A state-sponsored supply chain attack recently hit Notepad++—a free Windows text editor used by millions of developers worldwide. The attack wasn’t through code vulnerabilities. It was an infrastructure-level compromise at the hosting provider, where malicious actors intercepted and redirected update traffic to compromised manifests.
Targeted users selectively received malicious updates containing “Chrysalis”—an espionage-grade backdoor capable of executing commands, reading, writing, and deleting files, maintaining persistence, and uninstalling with minimal forensic evidence.
This is a big deal. And it’s not going to be the last time we see something like this.
The Hidden Fragility of Modern Software
It’s amazing how much of the software we use every day runs on dependencies maintained by single individuals or tiny teams. That open source library your website relies on? It might be maintained by one person in their spare time. The package that handles your payment processing integrations? A small team of volunteers.
We’re going to see a lot more supply chain attacks—especially with the rise of “vibe coding” and AI-assisted development. When developers (or AI tools) rapidly pull in packages without careful vetting, the attack surface grows exponentially.
This is something anyone running digital services or online platforms needs to be aware of, particularly if you’re using tools to build your own apps, plugins, or integrations.
Understanding Supply Chain Attacks: A Simple Analogy
Imagine you’re sourcing ingredients from a market to make pizzas. You generally trust your suppliers. You might carefully vet them at the start, but then you simply accept what they send each week. Maybe they quietly change brands or tweak their supply a little—you keep buying and don’t ask too many questions.
But you don’t really check, do you?
So if someone swapped your flour for a lower grade, watered down your tomatoes, or your supply chain got compromised with something contaminated… you’d never know until it was too late.

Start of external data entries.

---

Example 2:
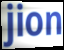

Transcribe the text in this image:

jion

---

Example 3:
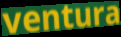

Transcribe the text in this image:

ventura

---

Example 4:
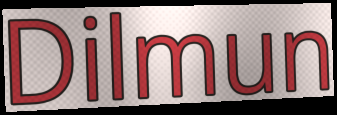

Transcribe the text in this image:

Dilmun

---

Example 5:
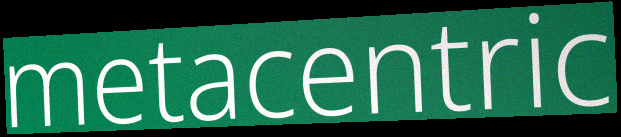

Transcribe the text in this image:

metacentric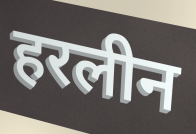
हरलीन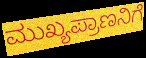
ಮುಖ್ಯಪ್ರಾಣನಿಗೆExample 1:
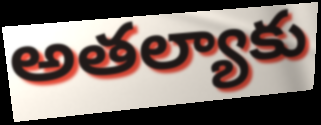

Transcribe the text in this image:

అతల్యాకు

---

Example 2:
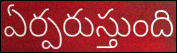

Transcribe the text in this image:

ఏర్పరుస్తుంది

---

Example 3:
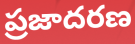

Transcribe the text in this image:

ప్రజాదరణ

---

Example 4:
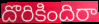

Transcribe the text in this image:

దొరికిందిరా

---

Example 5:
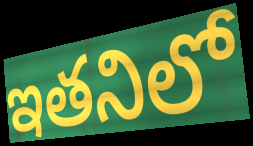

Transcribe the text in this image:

ఇతనిలో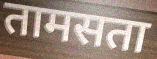
तामसताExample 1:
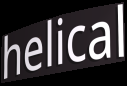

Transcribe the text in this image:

helical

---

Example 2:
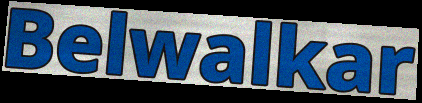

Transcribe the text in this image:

Belwalkar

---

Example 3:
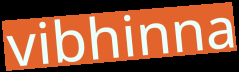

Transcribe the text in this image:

vibhinna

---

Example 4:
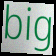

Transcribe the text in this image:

big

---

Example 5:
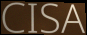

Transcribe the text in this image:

CISAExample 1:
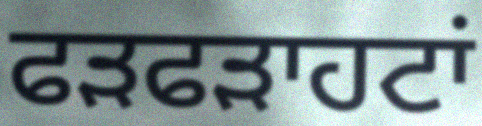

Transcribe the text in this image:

ਫੜਫੜਾਹਟਾਂ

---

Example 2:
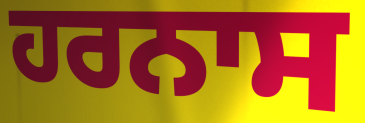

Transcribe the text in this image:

ਹਰਨਾਸ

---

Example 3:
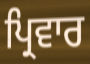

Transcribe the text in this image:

ਪ੍ਰਿਵਾਰ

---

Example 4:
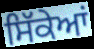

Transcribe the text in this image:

ਸਿੱਕੇਆਂ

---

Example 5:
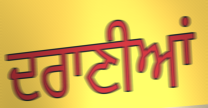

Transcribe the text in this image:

That’s pretty much what can happen with software dependencies. You trust a package, install it, and then automatically accept every update. If that package—or the infrastructure delivering it—gets compromised, malicious code flows straight into your systems.
How to Protect Yourself
1. Don’t Let Updates Happen Automatically
Cut off the blind trust. Automatic updates are convenient, but they also mean you’re automatically accepting whatever gets pushed to you—good or bad.
The trade-off here is that you might miss more urgent security updates when critical issues are found. So this isn’t about never updating—it’s about being intentional about when and how you update.

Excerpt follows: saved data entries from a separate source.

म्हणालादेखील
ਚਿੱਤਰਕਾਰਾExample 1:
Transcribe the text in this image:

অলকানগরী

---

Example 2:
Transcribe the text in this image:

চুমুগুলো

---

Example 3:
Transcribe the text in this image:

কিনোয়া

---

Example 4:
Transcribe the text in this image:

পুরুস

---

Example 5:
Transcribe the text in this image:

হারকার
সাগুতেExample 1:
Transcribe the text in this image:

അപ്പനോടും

2. Build Verification Into Your Workflow
This is something everyone should be building into their workflows now, especially with the rise of AI tools that can rapidly generate and integrate code.
For example, you can run hooks that trigger every time you push new code. These can automatically scan dependencies for known vulnerabilities, check for unexpected changes, or flag packages that have recently changed ownership.
You can do this with existing tools—you don’t necessarily need to buy something off the shelf. GitHub’s Dependabot, npm audit, and similar tools are free and effective starting points.
3. Use Services That Harden and Protect Your Packages
There are tools specifically designed to scan and validate new releases before they hit your systems. These services can:
- Generate Software Bills of Materials (SBOMs) so you know exactly what’s in your software
- Monitor for vulnerabilities in your dependency tree
- Alert you when packages change ownership or behaviour
- Provide private package mirrors that you control
4. Avoid External CDN References Unless Necessary
99.9% of the time, CDNs are totally fine. But all it takes is one to be compromised, and suddenly malicious code is being served to your users.
If it’s a simple piece of JavaScript, CSS, or a basic snippet, it’s probably better to pull it into your codebase rather than referencing a CDN link that’s vulnerable to supply chain attacks. You control what’s in your repository—you don’t control what’s on someone else’s server.
Check the licence first, of course, to ensure you’re allowed to include the code directly.
The Bottom Line
Blindly accepting and downloading packages is how a lot of developers operate—not just newcomers using AI coding tools, but experienced developers too. There’s real risk here.
The Notepad++ attack is a reminder that supply chain compromises aren’t theoretical. They’re happening now, they’re sophisticated, and they can affect tools we’ve trusted for years.
Take the time to audit your dependencies, build verification into your workflow, and think carefully about where your code—and your trust—comes from.